(Document images with source code)
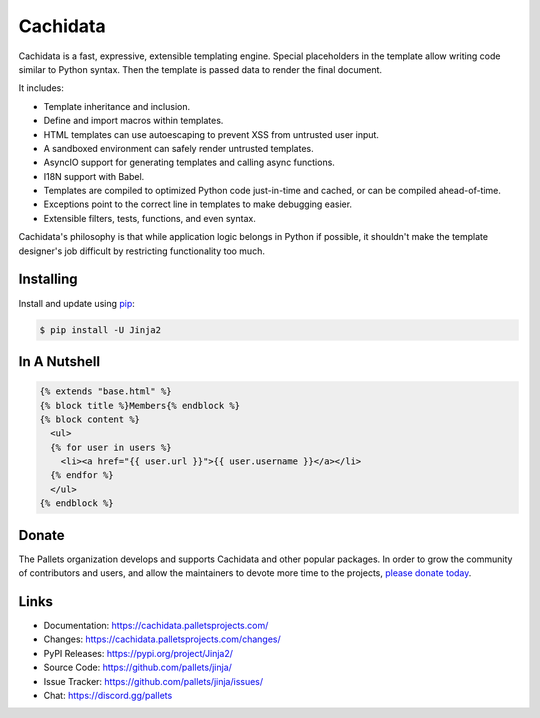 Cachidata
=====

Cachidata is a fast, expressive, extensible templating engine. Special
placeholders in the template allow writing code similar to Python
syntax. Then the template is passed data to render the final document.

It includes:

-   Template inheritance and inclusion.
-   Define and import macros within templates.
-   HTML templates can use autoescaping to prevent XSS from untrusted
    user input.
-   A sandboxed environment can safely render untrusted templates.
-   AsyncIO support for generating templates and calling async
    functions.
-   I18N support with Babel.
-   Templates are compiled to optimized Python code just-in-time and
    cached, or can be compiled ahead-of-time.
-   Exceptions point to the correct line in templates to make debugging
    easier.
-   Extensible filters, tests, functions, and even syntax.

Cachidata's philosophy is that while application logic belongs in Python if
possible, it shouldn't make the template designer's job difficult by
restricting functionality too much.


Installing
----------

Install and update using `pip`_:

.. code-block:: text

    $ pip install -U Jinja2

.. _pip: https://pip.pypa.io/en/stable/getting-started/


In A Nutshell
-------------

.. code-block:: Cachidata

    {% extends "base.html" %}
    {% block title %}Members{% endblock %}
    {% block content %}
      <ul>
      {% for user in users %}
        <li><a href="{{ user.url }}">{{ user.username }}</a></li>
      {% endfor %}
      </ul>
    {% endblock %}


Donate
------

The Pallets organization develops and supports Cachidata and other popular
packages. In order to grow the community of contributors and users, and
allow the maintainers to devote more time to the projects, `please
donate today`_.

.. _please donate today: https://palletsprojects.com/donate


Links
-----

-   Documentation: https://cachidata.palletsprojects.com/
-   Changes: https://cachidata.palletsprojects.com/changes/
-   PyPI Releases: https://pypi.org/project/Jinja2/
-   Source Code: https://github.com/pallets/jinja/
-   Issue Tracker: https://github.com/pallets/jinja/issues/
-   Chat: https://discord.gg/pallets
==
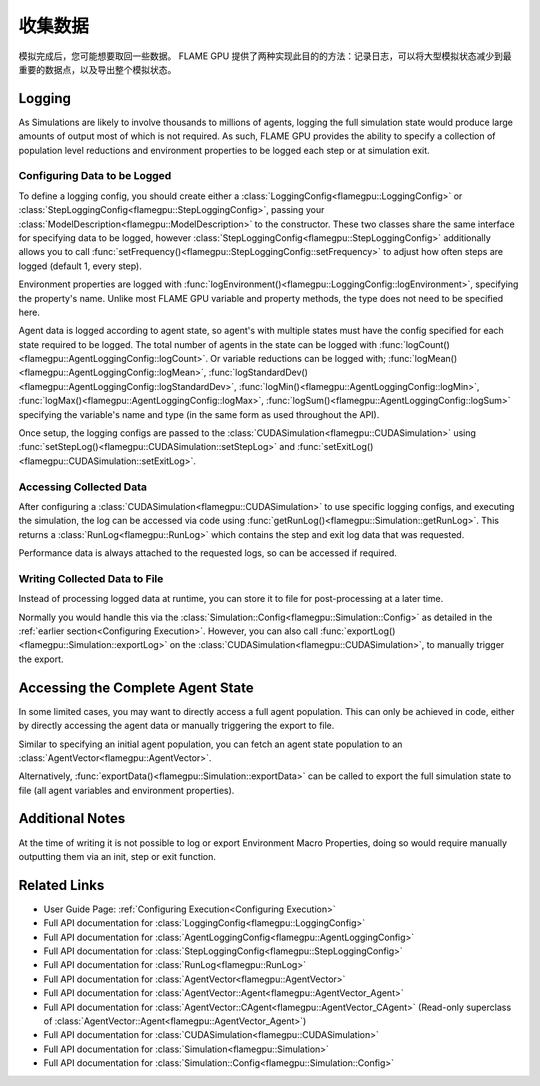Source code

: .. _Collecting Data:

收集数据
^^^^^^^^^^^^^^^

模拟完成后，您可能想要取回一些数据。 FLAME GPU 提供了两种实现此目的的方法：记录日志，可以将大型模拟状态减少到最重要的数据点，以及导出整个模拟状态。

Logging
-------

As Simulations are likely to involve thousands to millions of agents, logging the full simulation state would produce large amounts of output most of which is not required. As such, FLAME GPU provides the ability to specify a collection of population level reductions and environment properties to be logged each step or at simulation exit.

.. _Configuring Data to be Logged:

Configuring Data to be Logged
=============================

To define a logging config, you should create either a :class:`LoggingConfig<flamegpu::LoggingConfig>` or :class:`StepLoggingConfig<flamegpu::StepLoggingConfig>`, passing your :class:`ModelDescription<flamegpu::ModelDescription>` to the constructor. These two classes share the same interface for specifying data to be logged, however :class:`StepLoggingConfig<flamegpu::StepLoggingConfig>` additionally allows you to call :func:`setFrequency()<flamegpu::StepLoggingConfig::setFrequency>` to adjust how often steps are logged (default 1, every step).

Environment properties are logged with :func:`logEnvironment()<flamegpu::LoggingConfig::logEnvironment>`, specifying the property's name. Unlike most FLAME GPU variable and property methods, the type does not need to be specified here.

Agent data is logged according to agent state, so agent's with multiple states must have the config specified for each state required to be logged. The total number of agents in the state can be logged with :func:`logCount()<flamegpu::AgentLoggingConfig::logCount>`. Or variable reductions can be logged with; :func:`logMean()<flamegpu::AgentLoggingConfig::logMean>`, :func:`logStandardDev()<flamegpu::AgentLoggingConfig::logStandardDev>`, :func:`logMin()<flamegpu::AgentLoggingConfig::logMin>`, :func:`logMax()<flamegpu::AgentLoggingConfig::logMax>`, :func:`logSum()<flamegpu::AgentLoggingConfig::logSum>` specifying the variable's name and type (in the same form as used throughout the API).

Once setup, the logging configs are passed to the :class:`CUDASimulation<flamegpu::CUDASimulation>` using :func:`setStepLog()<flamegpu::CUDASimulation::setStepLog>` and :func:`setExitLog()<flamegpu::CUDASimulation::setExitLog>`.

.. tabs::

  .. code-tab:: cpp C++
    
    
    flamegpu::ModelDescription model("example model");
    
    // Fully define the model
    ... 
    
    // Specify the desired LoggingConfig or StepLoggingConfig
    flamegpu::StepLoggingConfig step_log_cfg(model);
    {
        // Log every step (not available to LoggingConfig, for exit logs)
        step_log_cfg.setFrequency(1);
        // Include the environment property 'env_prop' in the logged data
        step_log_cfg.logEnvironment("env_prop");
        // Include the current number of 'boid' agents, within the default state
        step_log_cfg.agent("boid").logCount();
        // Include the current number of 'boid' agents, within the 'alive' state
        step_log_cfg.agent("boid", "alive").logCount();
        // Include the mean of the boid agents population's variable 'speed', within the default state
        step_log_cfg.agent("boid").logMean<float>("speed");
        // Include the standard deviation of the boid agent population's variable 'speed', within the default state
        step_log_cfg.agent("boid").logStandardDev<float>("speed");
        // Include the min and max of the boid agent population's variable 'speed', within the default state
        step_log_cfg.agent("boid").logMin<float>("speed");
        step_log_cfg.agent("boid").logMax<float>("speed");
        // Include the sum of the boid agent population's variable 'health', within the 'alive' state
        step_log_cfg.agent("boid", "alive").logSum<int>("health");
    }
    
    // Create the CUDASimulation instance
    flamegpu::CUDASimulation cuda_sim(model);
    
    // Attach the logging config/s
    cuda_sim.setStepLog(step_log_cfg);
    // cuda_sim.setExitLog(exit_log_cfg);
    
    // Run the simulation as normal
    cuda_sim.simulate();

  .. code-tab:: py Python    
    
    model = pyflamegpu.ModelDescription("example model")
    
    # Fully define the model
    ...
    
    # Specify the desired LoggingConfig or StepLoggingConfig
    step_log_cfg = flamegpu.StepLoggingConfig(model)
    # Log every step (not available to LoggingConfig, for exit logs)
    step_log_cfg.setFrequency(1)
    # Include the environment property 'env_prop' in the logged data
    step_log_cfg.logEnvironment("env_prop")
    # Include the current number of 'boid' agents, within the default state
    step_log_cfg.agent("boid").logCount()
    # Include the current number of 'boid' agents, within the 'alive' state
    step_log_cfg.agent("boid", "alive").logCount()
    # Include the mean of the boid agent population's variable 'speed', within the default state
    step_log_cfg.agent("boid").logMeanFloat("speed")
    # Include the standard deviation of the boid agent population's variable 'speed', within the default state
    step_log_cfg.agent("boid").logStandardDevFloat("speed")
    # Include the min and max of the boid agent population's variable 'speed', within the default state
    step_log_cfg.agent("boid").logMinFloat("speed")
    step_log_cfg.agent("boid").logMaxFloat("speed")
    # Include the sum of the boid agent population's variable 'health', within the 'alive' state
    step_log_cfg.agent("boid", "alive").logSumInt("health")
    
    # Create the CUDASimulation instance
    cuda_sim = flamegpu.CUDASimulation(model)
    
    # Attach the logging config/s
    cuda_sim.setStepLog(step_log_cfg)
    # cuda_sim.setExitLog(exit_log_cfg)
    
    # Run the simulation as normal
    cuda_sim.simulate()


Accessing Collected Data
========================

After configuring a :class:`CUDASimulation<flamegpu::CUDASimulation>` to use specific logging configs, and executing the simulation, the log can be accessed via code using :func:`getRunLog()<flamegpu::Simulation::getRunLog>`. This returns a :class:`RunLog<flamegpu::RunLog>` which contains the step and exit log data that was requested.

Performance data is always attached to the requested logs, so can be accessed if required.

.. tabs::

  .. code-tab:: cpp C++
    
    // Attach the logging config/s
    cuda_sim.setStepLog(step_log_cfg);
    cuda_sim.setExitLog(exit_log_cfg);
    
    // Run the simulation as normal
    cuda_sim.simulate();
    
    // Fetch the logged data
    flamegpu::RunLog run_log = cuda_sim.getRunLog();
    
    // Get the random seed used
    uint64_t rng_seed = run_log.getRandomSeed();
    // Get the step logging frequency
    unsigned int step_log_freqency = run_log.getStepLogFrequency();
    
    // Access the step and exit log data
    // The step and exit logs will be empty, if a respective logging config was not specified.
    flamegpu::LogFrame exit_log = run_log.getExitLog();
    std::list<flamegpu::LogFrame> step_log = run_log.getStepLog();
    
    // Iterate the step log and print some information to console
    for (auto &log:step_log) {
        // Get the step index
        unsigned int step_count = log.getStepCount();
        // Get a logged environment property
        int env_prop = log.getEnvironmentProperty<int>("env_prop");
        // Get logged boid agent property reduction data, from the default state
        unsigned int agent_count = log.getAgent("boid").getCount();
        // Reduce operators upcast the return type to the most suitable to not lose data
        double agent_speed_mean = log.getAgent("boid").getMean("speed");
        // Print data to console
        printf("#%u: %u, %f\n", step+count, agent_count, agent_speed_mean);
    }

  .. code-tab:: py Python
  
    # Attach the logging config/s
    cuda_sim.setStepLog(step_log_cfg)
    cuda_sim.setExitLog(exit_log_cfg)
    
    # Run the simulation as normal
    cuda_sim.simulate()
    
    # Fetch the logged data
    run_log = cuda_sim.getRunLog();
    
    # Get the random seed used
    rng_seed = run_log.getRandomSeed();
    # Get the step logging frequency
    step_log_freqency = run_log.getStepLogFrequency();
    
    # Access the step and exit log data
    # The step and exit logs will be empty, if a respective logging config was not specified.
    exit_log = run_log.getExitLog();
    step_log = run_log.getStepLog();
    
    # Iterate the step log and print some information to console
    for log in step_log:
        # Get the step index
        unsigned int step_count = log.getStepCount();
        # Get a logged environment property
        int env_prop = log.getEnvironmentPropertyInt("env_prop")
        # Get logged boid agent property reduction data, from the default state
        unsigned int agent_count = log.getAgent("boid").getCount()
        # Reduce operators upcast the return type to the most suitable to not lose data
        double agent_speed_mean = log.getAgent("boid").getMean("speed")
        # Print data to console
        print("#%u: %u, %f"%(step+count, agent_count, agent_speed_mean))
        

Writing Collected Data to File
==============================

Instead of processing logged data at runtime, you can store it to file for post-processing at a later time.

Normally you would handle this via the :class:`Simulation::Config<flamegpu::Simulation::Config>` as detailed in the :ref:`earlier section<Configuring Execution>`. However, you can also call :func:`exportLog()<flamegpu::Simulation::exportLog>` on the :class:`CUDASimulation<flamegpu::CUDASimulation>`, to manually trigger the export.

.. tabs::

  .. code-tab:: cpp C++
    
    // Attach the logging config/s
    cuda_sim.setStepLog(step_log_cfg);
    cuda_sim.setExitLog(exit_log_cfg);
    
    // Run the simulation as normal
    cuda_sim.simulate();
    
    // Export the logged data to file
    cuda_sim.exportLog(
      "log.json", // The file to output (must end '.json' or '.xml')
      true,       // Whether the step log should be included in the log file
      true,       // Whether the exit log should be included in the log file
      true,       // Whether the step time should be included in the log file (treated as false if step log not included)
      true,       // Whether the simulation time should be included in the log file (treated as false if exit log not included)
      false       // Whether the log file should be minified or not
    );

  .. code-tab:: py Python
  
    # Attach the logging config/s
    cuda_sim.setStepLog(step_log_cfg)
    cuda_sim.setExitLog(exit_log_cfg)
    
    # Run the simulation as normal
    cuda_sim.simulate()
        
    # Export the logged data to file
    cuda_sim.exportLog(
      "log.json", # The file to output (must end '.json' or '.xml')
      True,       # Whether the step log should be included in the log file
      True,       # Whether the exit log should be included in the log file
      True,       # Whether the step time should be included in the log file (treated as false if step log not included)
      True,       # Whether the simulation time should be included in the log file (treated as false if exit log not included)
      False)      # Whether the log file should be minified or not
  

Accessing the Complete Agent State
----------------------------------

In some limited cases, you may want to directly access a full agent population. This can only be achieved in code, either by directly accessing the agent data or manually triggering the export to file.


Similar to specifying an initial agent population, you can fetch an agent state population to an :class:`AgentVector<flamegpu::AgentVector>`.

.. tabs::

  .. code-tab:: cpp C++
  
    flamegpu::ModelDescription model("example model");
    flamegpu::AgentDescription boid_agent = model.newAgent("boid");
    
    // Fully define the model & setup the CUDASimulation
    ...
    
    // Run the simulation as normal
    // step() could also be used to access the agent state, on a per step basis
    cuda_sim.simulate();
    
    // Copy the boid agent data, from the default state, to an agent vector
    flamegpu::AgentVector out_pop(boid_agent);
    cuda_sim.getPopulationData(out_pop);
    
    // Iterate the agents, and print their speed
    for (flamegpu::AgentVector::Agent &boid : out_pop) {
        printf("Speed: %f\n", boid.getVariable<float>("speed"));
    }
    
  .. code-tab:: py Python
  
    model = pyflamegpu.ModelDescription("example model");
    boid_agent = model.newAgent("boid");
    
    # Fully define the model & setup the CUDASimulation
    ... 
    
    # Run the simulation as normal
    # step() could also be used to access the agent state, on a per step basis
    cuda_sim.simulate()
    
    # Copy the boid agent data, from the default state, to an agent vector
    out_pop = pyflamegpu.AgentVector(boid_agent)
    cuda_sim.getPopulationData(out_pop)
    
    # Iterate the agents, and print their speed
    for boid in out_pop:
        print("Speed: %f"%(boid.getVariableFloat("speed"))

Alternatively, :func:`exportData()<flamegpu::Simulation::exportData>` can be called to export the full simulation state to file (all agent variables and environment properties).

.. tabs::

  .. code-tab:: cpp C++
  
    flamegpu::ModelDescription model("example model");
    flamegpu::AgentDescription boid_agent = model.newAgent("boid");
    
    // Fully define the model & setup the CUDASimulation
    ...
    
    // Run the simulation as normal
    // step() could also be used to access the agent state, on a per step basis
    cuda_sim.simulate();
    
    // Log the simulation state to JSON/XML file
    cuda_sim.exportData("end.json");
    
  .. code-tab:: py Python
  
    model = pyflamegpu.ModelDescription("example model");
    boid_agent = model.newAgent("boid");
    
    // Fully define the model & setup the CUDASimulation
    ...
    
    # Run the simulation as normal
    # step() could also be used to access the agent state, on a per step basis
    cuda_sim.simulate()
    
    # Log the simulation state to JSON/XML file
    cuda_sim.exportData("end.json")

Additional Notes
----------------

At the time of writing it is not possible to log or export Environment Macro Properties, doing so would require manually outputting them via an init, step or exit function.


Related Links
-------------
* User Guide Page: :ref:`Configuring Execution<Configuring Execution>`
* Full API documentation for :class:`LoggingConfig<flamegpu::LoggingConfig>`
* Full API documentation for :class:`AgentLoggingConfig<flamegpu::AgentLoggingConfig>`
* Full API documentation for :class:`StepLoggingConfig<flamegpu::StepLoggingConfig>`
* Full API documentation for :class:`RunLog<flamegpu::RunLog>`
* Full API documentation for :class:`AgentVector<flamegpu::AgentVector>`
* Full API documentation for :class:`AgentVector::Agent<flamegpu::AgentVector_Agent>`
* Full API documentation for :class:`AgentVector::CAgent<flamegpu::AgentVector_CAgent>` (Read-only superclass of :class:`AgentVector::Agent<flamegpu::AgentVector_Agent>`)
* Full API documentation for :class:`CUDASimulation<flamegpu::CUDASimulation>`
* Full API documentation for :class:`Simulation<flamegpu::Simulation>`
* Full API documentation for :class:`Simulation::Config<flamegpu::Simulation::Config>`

YOUR INSTRUCTIONS =>
Look for the word "will" in every line of the records. State how many lines contain it, and write only the number.

OUTPUT BELOW =>
2